- **COMPITO DA SVOLGERE**: Per favore, ricopia parola per parola l'elenco dalla riga che contiene "Which series has the largest Y" fino alla riga che contiene "Which series has the largest total", entrambe incluse.

#### DATI IN INGRESSO ####

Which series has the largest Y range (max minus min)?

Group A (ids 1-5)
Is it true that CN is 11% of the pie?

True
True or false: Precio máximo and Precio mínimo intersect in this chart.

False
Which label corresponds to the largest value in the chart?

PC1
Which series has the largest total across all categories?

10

####
#### DATI IN INGRESSO ####

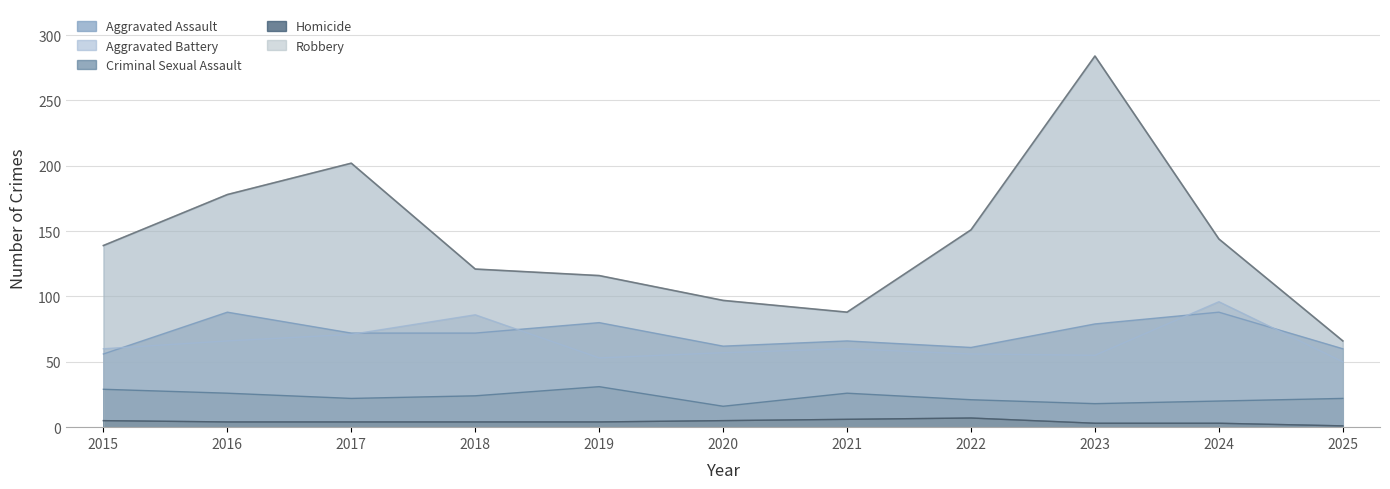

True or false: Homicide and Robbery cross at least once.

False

####

- **RISPOSTA AL COMPITO**:
Which series has the largest Y range (max minus min)?

Group A (ids 1-5)
Is it true that CN is 11% of the pie?

True
True or false: Precio máximo and Precio mínimo intersect in this chart.

False
Which label corresponds to the largest value in the chart?

PC1
Which series has the largest total across all categories?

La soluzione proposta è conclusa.